Сердце Уинстона дрогнуло. Это новости с фронта. Интуитивно он чувствовал — новости будут плохие. Весь день, испытывая приступы возбуждения, он думал о крупном поражении в Африке. Ему казалось, он видит, как Евразийская армия пересекает границу, которую никто и никогда не пересекал, как полчища муравьев оккупируют оконечность Африки. Почему не удалось ударить им во фланг? Он ясно представлял себе очертания западноафриканского побережья. Он взял белого коня и двинул его на новую клетку. Вот правильный ход.
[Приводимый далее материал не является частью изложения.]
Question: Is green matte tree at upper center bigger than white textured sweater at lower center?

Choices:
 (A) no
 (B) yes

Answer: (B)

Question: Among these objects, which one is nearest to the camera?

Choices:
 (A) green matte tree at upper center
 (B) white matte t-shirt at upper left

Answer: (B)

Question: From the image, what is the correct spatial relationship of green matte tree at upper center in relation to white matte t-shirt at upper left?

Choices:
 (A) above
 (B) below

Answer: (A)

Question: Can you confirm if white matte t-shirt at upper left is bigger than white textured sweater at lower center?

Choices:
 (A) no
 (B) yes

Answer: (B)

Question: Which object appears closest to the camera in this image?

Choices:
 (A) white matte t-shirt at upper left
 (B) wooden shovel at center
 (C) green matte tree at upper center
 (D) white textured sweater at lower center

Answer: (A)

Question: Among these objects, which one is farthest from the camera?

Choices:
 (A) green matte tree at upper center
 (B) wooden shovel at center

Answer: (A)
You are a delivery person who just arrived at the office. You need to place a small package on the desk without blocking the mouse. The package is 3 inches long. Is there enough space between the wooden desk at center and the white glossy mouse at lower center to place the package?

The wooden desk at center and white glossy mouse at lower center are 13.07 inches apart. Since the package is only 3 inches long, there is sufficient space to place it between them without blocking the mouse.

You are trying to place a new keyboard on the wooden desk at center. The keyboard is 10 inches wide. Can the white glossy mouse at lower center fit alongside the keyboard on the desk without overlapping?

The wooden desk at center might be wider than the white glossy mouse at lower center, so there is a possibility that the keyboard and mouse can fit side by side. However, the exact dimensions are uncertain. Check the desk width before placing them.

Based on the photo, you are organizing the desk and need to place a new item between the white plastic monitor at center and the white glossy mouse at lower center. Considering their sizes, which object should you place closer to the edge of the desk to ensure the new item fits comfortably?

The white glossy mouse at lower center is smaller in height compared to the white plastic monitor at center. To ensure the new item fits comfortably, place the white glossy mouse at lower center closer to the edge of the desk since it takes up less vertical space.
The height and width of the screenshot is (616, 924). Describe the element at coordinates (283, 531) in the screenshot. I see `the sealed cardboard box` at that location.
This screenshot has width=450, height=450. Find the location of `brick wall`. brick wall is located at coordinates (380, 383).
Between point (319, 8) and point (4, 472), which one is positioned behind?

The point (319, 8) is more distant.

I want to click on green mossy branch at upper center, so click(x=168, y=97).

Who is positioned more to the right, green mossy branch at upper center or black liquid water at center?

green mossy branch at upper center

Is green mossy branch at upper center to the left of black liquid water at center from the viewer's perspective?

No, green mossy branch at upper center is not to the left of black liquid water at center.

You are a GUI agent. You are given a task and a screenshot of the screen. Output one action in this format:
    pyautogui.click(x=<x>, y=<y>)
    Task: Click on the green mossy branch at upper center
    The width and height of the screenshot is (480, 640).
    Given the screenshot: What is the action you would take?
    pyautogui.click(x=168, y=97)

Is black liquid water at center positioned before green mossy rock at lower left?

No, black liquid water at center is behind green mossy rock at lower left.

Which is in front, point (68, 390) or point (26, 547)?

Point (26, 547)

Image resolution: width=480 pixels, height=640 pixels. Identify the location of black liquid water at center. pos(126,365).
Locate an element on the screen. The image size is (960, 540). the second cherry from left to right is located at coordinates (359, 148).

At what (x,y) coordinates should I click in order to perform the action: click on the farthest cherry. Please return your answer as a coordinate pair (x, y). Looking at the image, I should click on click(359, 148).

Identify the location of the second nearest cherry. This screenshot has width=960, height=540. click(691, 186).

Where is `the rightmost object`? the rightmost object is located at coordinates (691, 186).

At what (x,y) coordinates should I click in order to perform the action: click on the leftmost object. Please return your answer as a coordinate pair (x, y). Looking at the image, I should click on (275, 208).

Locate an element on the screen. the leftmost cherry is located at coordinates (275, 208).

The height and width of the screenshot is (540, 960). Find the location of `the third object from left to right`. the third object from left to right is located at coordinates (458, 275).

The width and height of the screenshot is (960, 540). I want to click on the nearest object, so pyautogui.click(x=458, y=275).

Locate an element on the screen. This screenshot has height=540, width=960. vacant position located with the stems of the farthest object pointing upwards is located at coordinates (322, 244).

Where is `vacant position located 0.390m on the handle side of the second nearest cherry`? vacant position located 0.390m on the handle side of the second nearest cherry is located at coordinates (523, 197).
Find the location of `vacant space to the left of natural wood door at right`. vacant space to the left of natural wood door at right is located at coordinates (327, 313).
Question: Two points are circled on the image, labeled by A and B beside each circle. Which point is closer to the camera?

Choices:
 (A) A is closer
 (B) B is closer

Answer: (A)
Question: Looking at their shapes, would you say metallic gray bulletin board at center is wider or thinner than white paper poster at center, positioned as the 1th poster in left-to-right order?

Он вообразил устремившиеся на юг черные орды и тут же представил себе, как у них в тылу тайно накапливаются иные силы, которые уже перерезают их коммуникации на земле и на море. Он представил, как бы это осуществил он. Только необходимо действовать быстро. Ведь, если захватят всю Африку, если создадут аэродромы и базы подводных лодок у мыса Доброй Надежды, Океания окажется разрезанной пополам. А это приведет к непредсказуемым последствиям — к поражению, к развалу страны, к переделу мира, к гибели Партии! Он глубоко вздохнул. Невероятная мешанина чувств — но если точнее, не мешанина, а, скорее, борьба чувств, и никто не мог бы сказать, какое из них лежит в основе.
Возбуждение улеглось. Уинстон вернул белого коня на место, но сосредоточиться всерьез на решении шахматной задачи все еще не мог. Его мысли вновь разбредались. Почти бессознательно он вывел пальцем на пыльном столе:
2+2 =
«Они не смогут влезть к тебе в душу», — говорила она.
Но ведь они влезли.
«Все, что произошло с тобой здесь, произошло навсегда», — сказал О’Брайен. Это оказалось правдой. Были такие вещи, такие поступки, которых уже не вернешь. Что-то убито в твоей груди, выжжено, выгорело.
Он виделся с ней. Он даже говорил с ней. Теперь это неопасно. Почти инстинктивно он понял, что они потеряли к нему интерес. Он вполне мог договориться с ней встретиться еще раз, если бы им вдруг захотелось этого. Они столкнулись вообще-то совершенна случайно — в парке, в мерзкий холодный мартовский день, когда земля была тверда, как железо, а трава казалась мертвой и нигде не было видно ни одной зеленой веточки, кроме нескольких крокусов, которые трепал ветер. Он, с озябшими руками и слезящимися глазами, быстро шел по аллее, когда увидел ее метрах в десяти от себя. Она изменилась — это сразу было заметно, хотя трудно сказать, в чем именно. Они чуть было не прошли мимо друг друга, не поздоровавшись, но он, не испытывая особого желания, развернулся и пошел за ней. Он знал — это неопасно, никто не следит за ними. Джулия молчала. Она пошла наискось через лужайку, будто старалась уйти от него, потом смилостивилась и позволила идти рядом. Они добрались до голого кустарника. Тут нельзя было укрыться или спрятаться от ветра, но именно здесь они и остановились. Было страшно холодно, ветер свистел в кустах и рвал редкие грязные крокусы. Он положил руку на ее талию.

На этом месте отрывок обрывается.